Two days later he’s walking home from band practice. His head is full of the marching rhythms he’s been practising, but mixed in with them are greasy rock and roll, doo wop and, of course, Varese. He takes the long way home, goes right to the far edge of town, this town which is all edge and no centre, and just as he’s deciding he can’t delay his return any longer he sees a car stopped up ahead with the hood raised and someone peering into the engine. He doesn’t recognize the car, not even the model, it must be some sort of European job; and then he sees, no, it can’t be, he’s never been that lucky, there’s a woman peering helplessly under the hood. Then he sees she’s the one he smiled at in the hi-fi store. This is fantastic. This is fate.
‘Car trouble?’ he asks.
‘Looks like it,’ she says.
‘I don’t know much about cars,’ Frank says, ‘but I’d be happy to take a look.’
And now she does smile at him, the full-strength version, as though someone’s turned on a spotlight and shone it right into Frank’s eyes. ‘Thanks.’ Frank looks under the hood and sees that one of the sparkplug leads is loose. It all seems too easy, too good to be true, but he connects the lead and feels very proud of himself.
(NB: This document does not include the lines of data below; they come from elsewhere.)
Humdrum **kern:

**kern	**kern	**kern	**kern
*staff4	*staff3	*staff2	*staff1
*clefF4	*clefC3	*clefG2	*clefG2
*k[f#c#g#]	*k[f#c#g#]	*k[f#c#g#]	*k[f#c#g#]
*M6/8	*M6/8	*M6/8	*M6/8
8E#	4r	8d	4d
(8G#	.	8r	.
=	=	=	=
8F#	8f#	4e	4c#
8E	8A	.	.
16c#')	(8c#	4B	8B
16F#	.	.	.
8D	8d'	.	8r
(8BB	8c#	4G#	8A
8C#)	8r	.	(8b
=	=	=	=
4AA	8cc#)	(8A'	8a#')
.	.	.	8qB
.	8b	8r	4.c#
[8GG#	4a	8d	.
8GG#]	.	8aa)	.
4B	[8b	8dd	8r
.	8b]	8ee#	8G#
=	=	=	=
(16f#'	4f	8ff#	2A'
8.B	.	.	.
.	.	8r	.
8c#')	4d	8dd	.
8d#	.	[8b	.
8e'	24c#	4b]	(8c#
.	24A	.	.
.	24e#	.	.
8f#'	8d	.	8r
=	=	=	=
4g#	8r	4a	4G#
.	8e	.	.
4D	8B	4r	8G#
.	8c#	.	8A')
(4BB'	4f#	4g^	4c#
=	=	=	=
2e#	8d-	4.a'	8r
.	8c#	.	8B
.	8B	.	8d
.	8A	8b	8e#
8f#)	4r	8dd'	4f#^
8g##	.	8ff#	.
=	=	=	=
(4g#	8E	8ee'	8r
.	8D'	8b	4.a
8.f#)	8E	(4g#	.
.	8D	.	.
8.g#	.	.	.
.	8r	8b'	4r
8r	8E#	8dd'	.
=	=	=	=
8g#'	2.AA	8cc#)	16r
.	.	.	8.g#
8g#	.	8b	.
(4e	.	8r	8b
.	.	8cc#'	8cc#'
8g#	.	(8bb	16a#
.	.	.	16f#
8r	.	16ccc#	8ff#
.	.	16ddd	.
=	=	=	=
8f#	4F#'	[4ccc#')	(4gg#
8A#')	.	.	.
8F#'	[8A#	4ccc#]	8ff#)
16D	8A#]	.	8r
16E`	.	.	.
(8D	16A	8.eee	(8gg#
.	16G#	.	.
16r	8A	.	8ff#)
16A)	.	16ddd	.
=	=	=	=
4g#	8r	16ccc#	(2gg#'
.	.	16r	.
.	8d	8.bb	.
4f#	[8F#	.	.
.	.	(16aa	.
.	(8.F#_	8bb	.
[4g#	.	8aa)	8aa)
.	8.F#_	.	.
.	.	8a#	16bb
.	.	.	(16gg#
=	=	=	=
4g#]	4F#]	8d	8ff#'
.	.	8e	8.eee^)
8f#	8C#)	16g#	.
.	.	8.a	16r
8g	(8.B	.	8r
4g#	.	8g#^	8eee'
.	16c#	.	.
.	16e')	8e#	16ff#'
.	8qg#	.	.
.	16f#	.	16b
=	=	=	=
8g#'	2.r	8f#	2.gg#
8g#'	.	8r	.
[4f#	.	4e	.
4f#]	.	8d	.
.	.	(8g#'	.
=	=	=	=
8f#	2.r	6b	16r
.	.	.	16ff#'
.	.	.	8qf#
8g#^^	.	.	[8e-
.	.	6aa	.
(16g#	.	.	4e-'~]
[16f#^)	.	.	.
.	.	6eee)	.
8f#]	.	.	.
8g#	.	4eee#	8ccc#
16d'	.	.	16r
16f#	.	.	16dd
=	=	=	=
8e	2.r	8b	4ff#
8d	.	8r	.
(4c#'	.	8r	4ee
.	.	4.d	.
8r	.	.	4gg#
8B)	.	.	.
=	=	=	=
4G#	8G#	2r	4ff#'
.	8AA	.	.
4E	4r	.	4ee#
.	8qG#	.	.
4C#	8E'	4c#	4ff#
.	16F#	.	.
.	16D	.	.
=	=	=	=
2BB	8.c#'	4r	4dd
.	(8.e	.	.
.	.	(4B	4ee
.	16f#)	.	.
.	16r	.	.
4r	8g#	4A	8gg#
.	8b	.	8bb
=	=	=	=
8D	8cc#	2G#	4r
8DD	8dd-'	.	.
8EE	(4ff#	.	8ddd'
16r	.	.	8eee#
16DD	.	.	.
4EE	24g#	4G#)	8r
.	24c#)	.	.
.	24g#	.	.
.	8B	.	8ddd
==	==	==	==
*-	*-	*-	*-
‘You’re brilliant,’ she says. ‘My name’s Jenny Slade, by the way. You’re Frank, aren’t you?’
‘Well yes, but …’
‘I was just driving around,’ says Jenny. ‘Need a ride?’
Oh boy. Frank gets in beside her and she sets the car in motion, finds some so-so jazz on the car radio and drives with one hand, looking so good, so sexy, so cool. Frank tries hard to imitate her.
‘That was a great record you left behind,’ he says.
‘I’m glad you liked it. I knew you would.’
‘Yeah?’
‘What are you planning to do when you grow up, Frank?’
He doesn’t like the tone of that question at all. It suggests that she doesn’t think he’s an equal, that she’s the adult and he’s just a kid.
‘I’d like to be a musician, but I know it’s a tough business. ‘You want some advice?’ she asks.
Frank is not normally given to listening to advice, especially not from the likes of his dad or his teachers, but this woman isn’t quite like them.
‘Well, I don’t mind hearing it, just so long as I don’t have to take it.’
She grins. That’s fine. That’s her boy.